Nonetheless, the end of the year/decade and beginning of another is certainly time to take pause and reflect on where we’re headed, and where we’ve been. Two things that have done that for me have been the Film Comment podcast The Decade Project #1 and Dennis Lim’s article The Termite’s Return, coincidentally from the same publication.
And while I had a lovely New Year’s Eve, it would have been great to spend it at Moscow’s Illuzion Cinema, seeing 35mm prints of Soviet fairytale films Father Frost (Aleksandr Rou, 1964) and Ordinary Wonder (Erast Garin & Khesya Lokshina, 1965).
WTF
I’ve just recently (I know!) started listening to the podcast WTF with Marc Maron. It was a fun surprise to hear him begin his January 13 podcast with Lily Tomlin by describing an experience of attending the UCLA Film & Television Archive’s screening of Spring Night Summer Night (J.L. Anderson, 1967, US). Listen here at 6:30 as he describes an archivist with a “remarkable beard”, who is undoubtedly Ross Lipman, whose film In the Middle of the Nights: From Arthouse to Grindhouse and Back Again (2020) had its world premiere that evening.
Job listings
Black Film Center/Archive (Bloomington, US): Associate Director, full time
EAI (New York): Administrative and Development Coordinator, full time
Endnotes
As I mentioned in the last post, this week’s interview will be published Friday, and will be a conversation with London Short Film Festival programmers Tom Grimshaw and Jenna Roberts.

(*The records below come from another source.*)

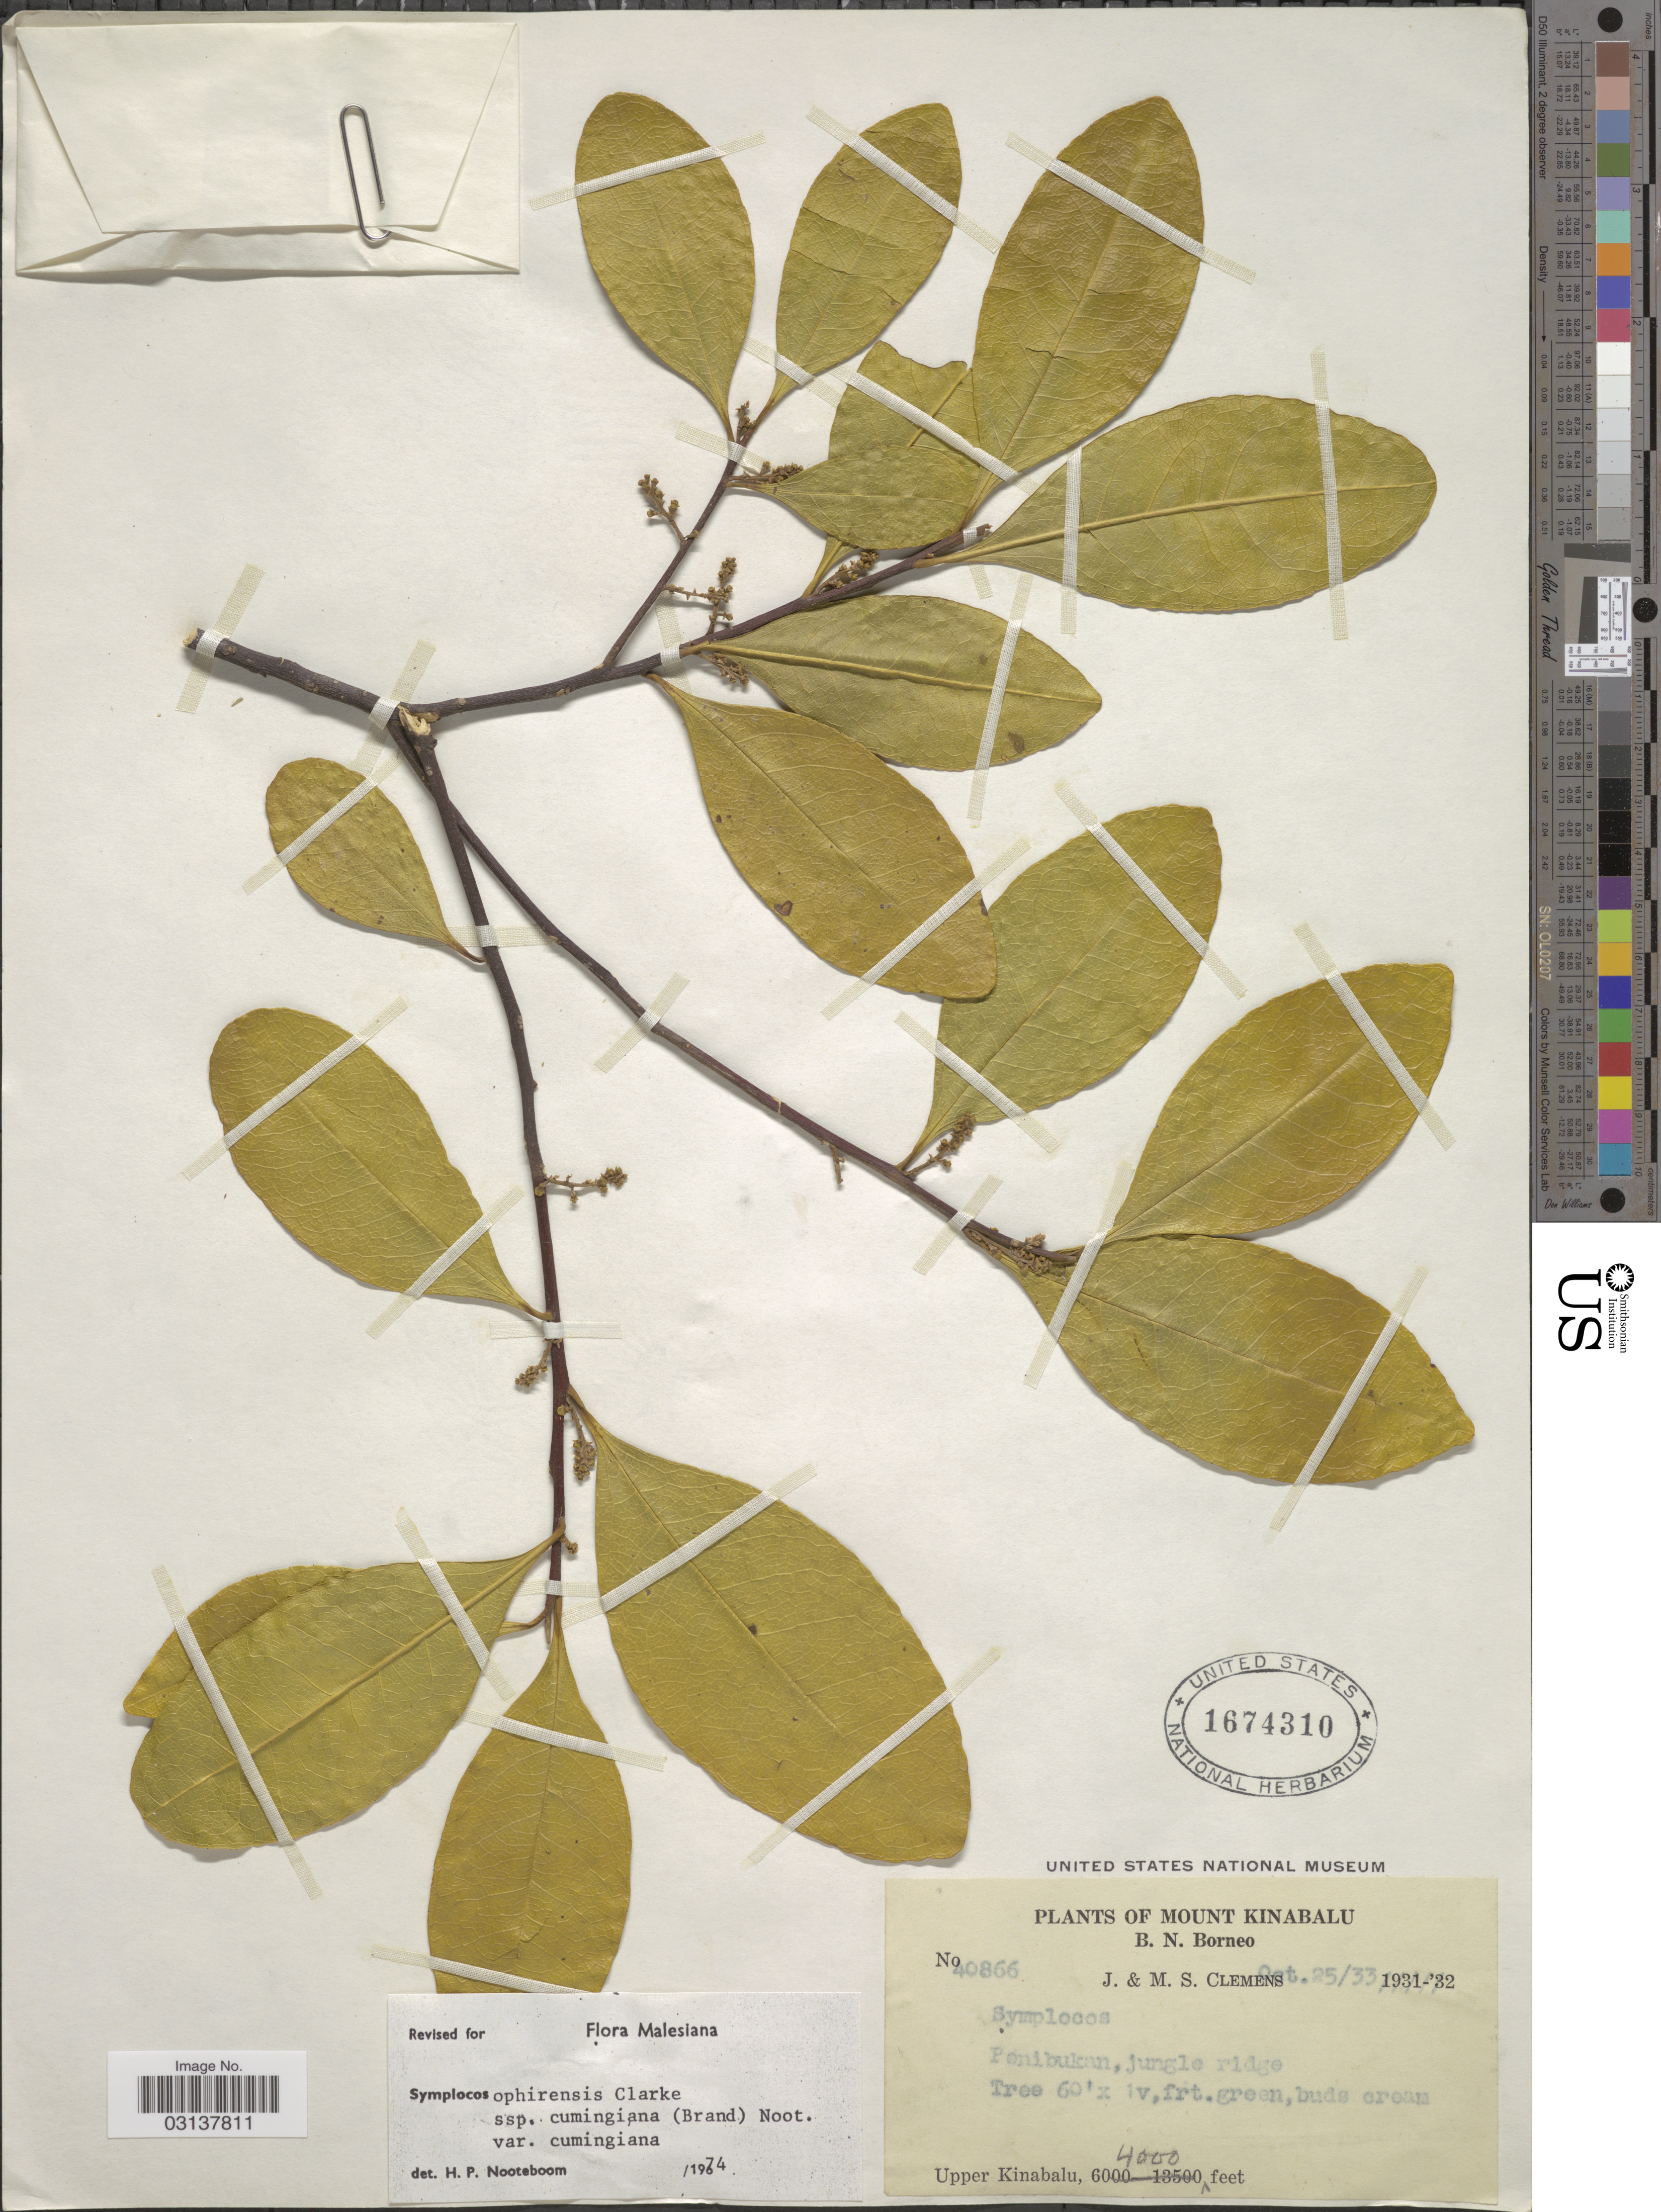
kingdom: Plantae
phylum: Tracheophyta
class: Magnoliopsida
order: Ericales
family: Symplocaceae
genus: Symplocos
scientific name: Symplocos ophirensis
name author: C.B. Clarke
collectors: J. Clemens & M. S. Clemens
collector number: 40866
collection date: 1933-10-25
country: Malaysia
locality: Mount Kinabalu. B. N. Borneo. Penibukan, jungle ridge. Upper Kinabalu.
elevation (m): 1219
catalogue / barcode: US 1674310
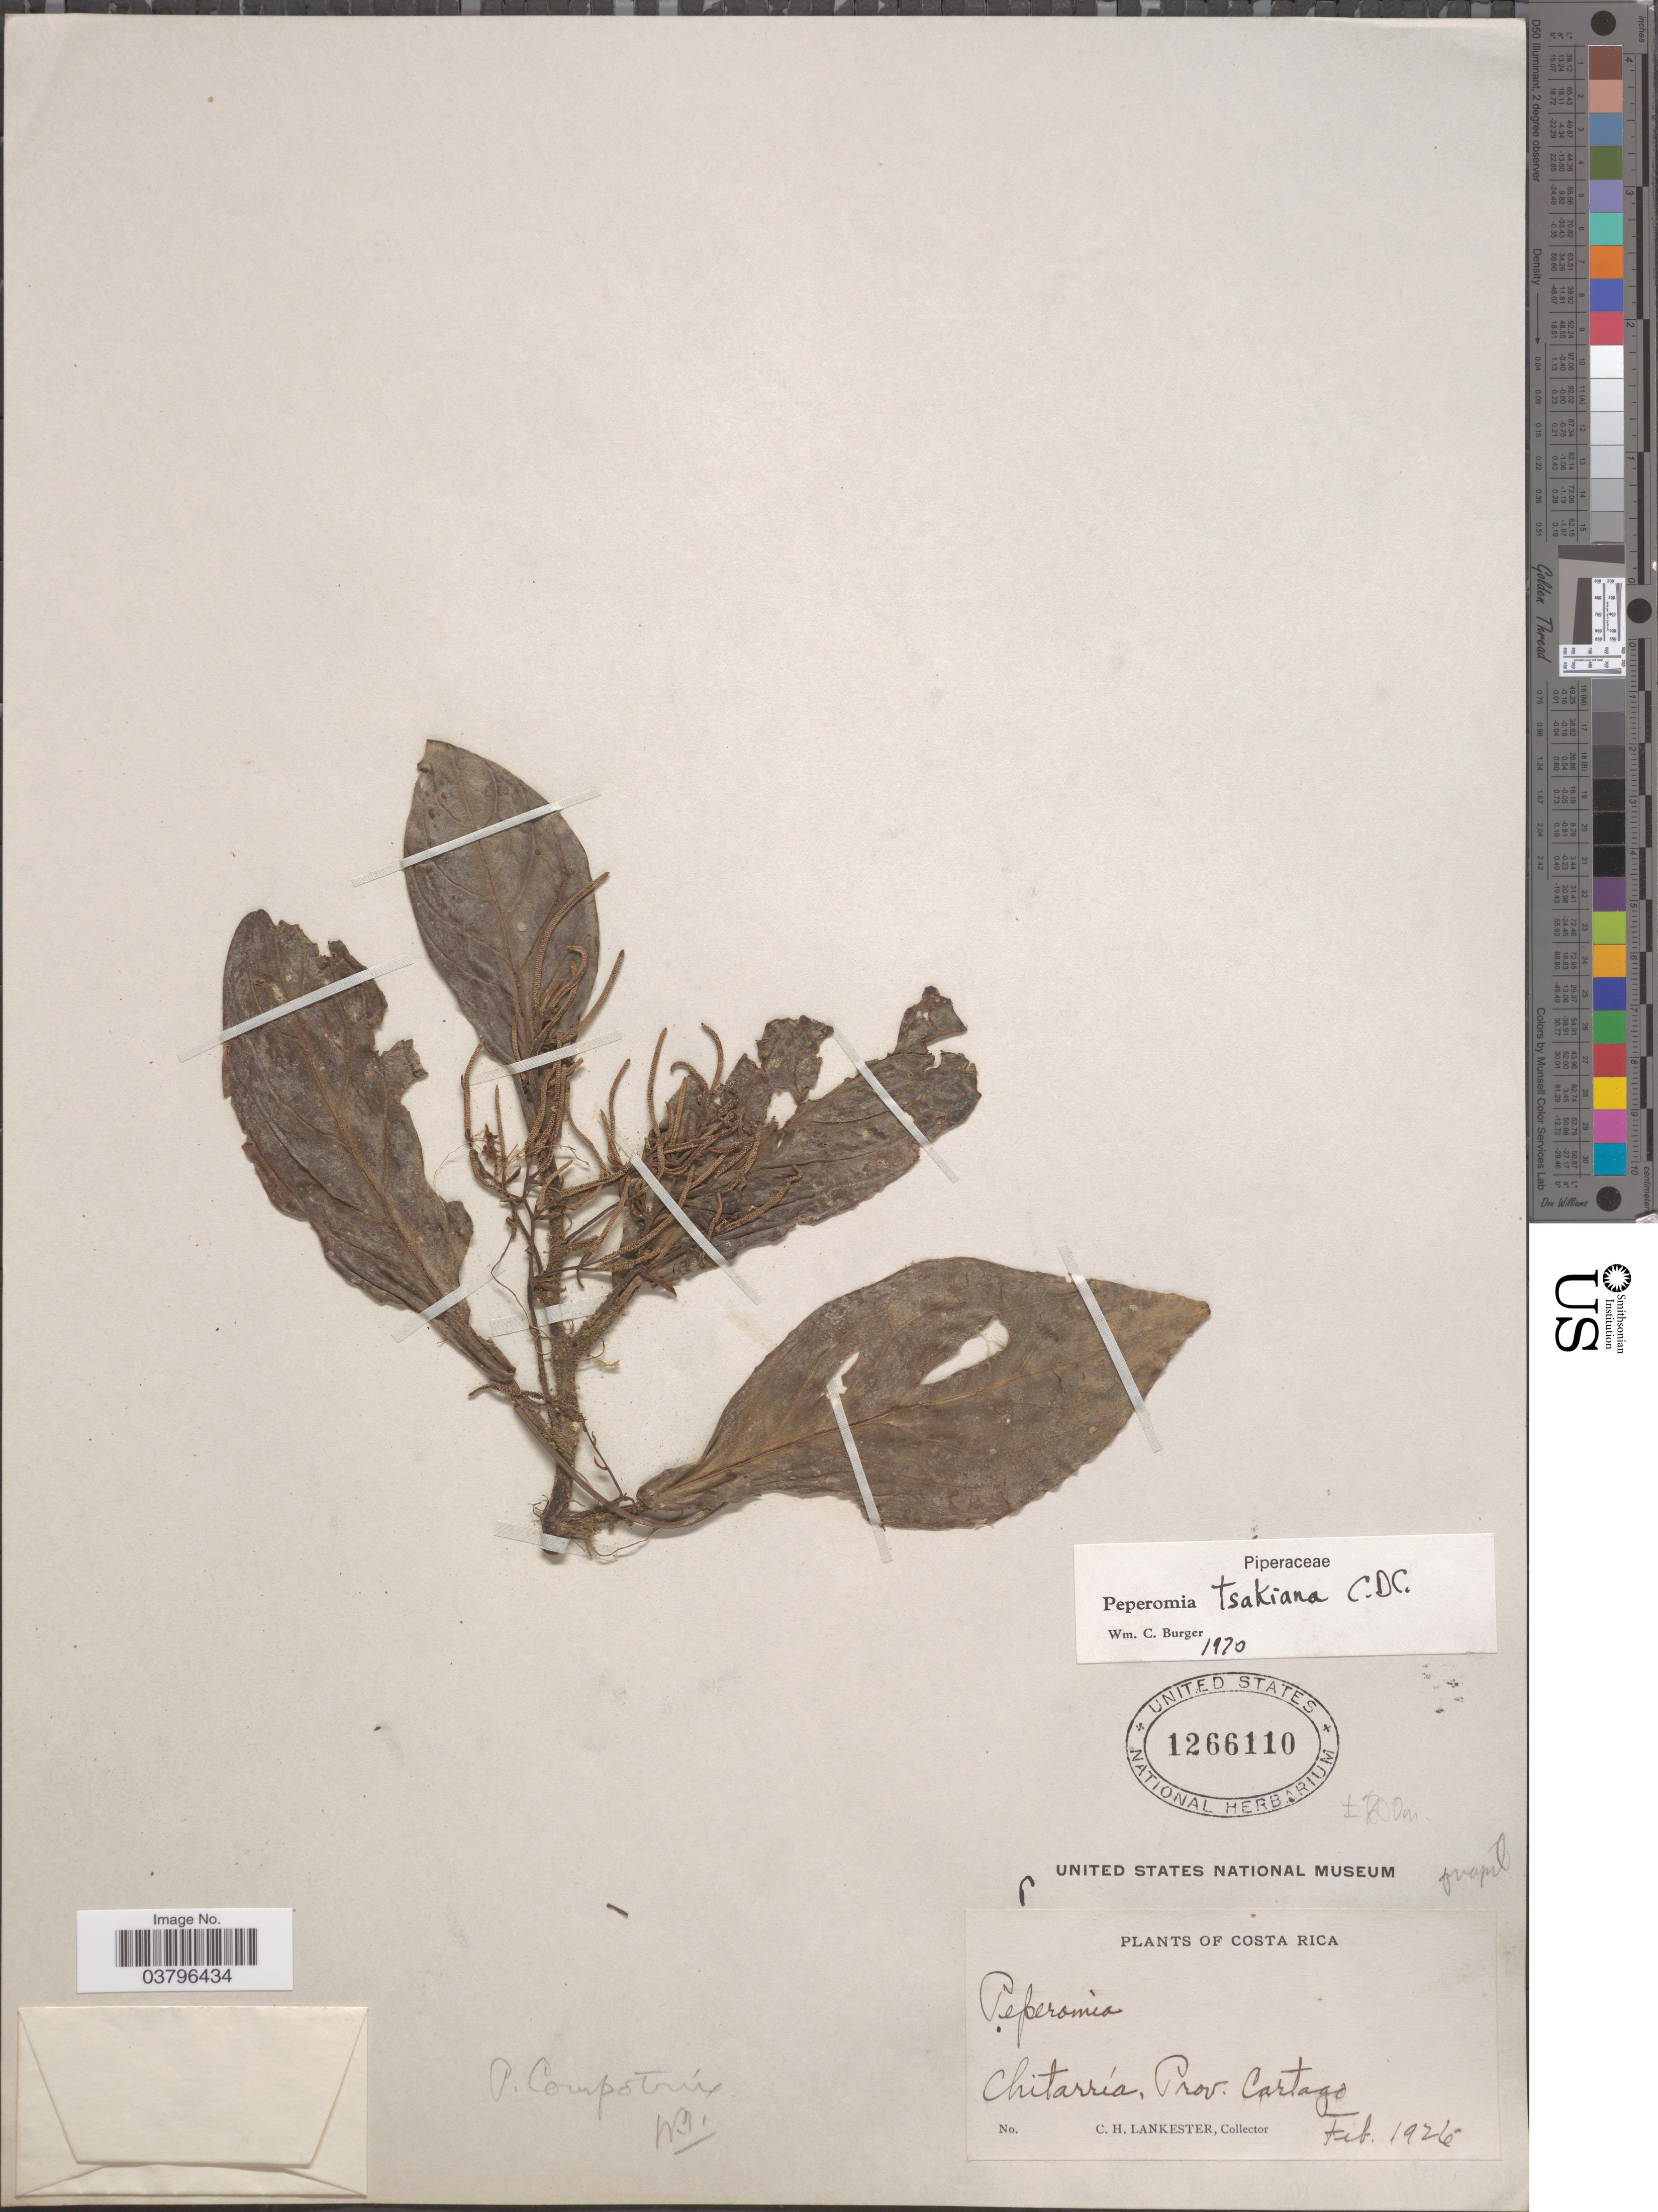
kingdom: Plantae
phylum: Tracheophyta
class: Magnoliopsida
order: Piperales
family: Piperaceae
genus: Peperomia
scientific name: Peperomia tsakiana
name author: C. DC.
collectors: C. H. Lankester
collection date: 1926-02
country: Costa Rica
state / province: Cartago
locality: Chitarría.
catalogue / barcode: US 1266110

The Asian Film Archive in Singapore’s ambitious, annual film and art exhibition/film series State of Motion 2020 is on through February 2, and will be the subject of next week’s Rep Cinema International interview.
The featured image above this week’s listings is of Le Testament de l'âne (2002, France), directed by Hubert Brunou, who will be present at the January 19 screening at Nova Cinema in Brussels, as part of CARNIVAL TOTAAL!.